## start TEXT TO READ
NOTE: This is not an official response from the WG, just one of the Editors of the spec (and a corporate implementer) responding.

Has any thought been given to a serialisation formation that is less error-prone than JWT? For instance, CBOR?

Great question!

Yes, we considered CBOR and yes, we're aware of JWTs shortcomings :) ...

https://w3c.github.io/vc-imp-guide/#benefits-of-json-ld-and-ld-proofs

Note, though, that JWT is not the serialization format. JSON and JSON-LD is the data model serialization format. JWTs and LD Proofs are the proof format (e.g., digital signatures).

We would have preferred to use COSE for the digital signature expression format but the work and library development wasn't at the point where the group could rely on it. Even to this day there isn't a decent CBOR implementation in isomorphic Javascript (use of node.js Buffers everywhere for no reason) and no Javascript COSE implementation exists for a variety of different languages (and attempts to compile to wasm have been deemed too bleeding edge for the companies deploying Verifiable Credentials today).
## end TEXT TO READ
## start DATASET EXCERPTS
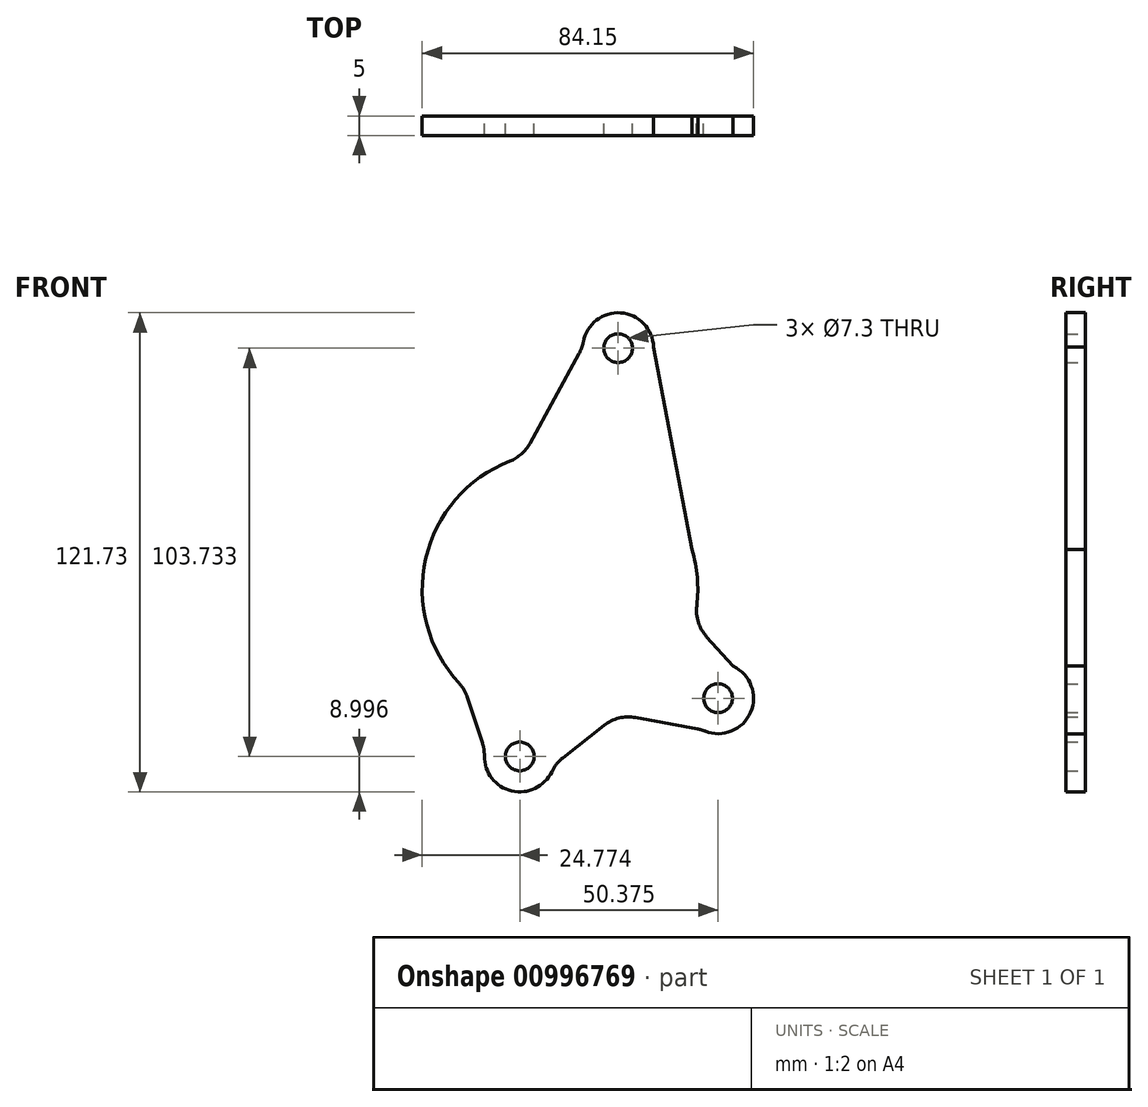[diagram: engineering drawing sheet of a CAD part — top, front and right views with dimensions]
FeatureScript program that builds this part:
annotation { "Feature Type Name" : "Feature", "Feature Type Description" : "" }
export const myFeature = defineFeature(function(context is Context, id is Id, definition is map)
    precondition{}
    {
        {
            var Q0;
            Q0=qCreatedBy(makeId("Front.planeOp"),FACE);
            var sketch = newSketch(context, id + "F0", { "sketchPlane" : qUnion([Q0])});
            skCircle(sketch, "E0", {"center": v(-24.99, -78.7) * mm, "radius": 3.65 * mm});
            skCircle(sketch, "E1", {"center": v(25.39, -63.92) * mm, "radius": 3.65 * mm});
            skCircle(sketch, "E2", {"center": v(0, 25.03) * mm, "radius": 3.65 * mm});
            skArc(sketch, "E3", {"start": v(9, 25.34) * mm, "mid": v(0.66, 34) * mm, "end": v(-8.85, 26.65) * mm});
            skArc(sketch, "E4", {"start": v(22.05, -72.28) * mm, "mid": v(33.65, -67.5) * mm, "end": v(29.2, -55.77) * mm});
            skArc(sketch, "E5", {"start": v(-33.98, -78.57) * mm, "mid": v(-27.04, -87.47) * mm, "end": v(-16.86, -82.58) * mm});
            skArc(sketch, "E6", {"start": v(-27.53, -3.68) * mm, "mid": v(-48.88, -28.47) * mm, "end": v(-40.42, -60.07) * mm});
            skLineSegment(sketch, "E7", {"start": v(29.2, -55.77) * mm, "end": v(22.48, -48.28) * mm});
            skLineSegment(sketch, "E8", {"start": v(20.16, -71.73) * mm, "end": v(4.44, -68.82) * mm});
            skLineSegment(sketch, "E9", {"start": v(-3.55, -70.8) * mm, "end": v(-14.01, -79.02) * mm});
            skLineSegment(sketch, "E10", {"start": v(-34.48, -75.32) * mm, "end": v(-38.24, -63.77) * mm});
            skLineSegment(sketch, "E11", {"start": v(9, 25.34) * mm, "end": v(18.74, -26.14) * mm});
            skLineSegment(sketch, "E12", {"start": v(-9.92, 23.65) * mm, "end": v(-22.4, 0.83) * mm});
            skArc(sketch, "E13.trimOffspring", {"start": v(19.99, -40.41) * mm, "mid": v(20.1, -33.21) * mm, "end": v(18.74, -26.14) * mm});
            skPoint(sketch, "E14.visualSharp", {"position": v(-24.28, -2.59) * mm});
            skArc(sketch, "E14.filletArc", {"start": v(-27.53, -3.68) * mm, "mid": v(-24.57, -1.88) * mm, "end": v(-22.4, 0.83) * mm});
            skPoint(sketch, "E15.visualSharp", {"position": v(19.22, -44.65) * mm});
            skArc(sketch, "E15.filletArc", {"start": v(19.99, -40.41) * mm, "mid": v(20.39, -44.61) * mm, "end": v(22.48, -48.28) * mm});
            skPoint(sketch, "E16.visualSharp", {"position": v(0, -68) * mm});
            skArc(sketch, "E16.filletArc", {"start": v(4.44, -68.82) * mm, "mid": v(0.23, -68.95) * mm, "end": v(-3.55, -70.8) * mm});
            skPoint(sketch, "E17.visualSharp", {"position": v(-38.97, -61.55) * mm});
            skArc(sketch, "E17.filletArc", {"start": v(-38.24, -63.77) * mm, "mid": v(-39.13, -61.8) * mm, "end": v(-40.42, -60.07) * mm});
            skPoint(sketch, "E18.visualSharp", {"position": v(-33.86, -77.21) * mm});
            skArc(sketch, "E18.filletArc", {"start": v(-33.98, -78.57) * mm, "mid": v(-34.1, -76.93) * mm, "end": v(-34.48, -75.32) * mm});
            skPoint(sketch, "E19.visualSharp", {"position": v(-16.22, -80.75) * mm});
            skArc(sketch, "E19.filletArc", {"start": v(-14.01, -79.02) * mm, "mid": v(-15.64, -80.63) * mm, "end": v(-16.86, -82.58) * mm});
            skPoint(sketch, "E20.visualSharp", {"position": v(-9, 25.34) * mm});
            skArc(sketch, "E20.filletArc", {"start": v(-9.92, 23.65) * mm, "mid": v(-9.26, 25.1) * mm, "end": v(-8.85, 26.65) * mm});
            skPoint(sketch, "E21.visualSharp", {"position": v(21.31, -71.94) * mm});
            skArc(sketch, "E21.filletArc", {"start": v(22.05, -72.28) * mm, "mid": v(21.12, -71.96) * mm, "end": v(20.16, -71.73) * mm});
            skSolve(sketch);
        }
        {
            var Q0;
            Q0=makeQuery(id+"F0.imprint","IMPRINT",FACE,{"disambiguationData":[TD([[makeQuery(id+"F0.imprint","IMPRINT",EDGE,{"derivedFrom":sQuery(id+"F0.wireOp",EDGE,"E0")}),-1.0]])]});
            extrude(context, id + "F1", {"entities" : qUnion([Q0]), "depth" : 5 * mm, "offsetDistance" : 25 * mm});
        }
    });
## end DATASET EXCERPTS
Continue the reply about JWT, CBOR, and COSE, starting right after its last sentence.

» ANSWER TO THIS TASK:
In the future, it should not be difficult to express the data model in CBOR (we have internal experiments that already do this), and then digitally sign the data using LD Proofs (with a COSE signature... which is where some of us want to go), or CWTs... but for that future to unfold, a good chunk of the developer community is going to have to get the underlying CBOR/COSE library support there.

On that front, perhaps signing could re-use an existing container format, e.g. SXG: https://developers.google.com/web/updates/2018/11/signed-exchanges

We are aware of the Signed HTTP Exchanges work (I'm the editor for https://tools.ietf.org/html/draft-cavage-http-signatures-11).

Since the data model is designed to be separate from the proof format, someone could "sign" a Verifiable Credential using SXG (in theory). No one in the group felt like SXG was ready to be used in a W3C REC-track spec. I just took a quick look again to try and see if the SXG format was published anywhere, and was having a hard time finding a spec for it. I also took a look in a hex editor at some of the example files in the chromium source repo example and couldn't make heads or tails of the format.

Do you have a link to the SXG file format? It would help us determine how easy or difficult it would be to express a Verifiable Credential using an SXG as the proof format.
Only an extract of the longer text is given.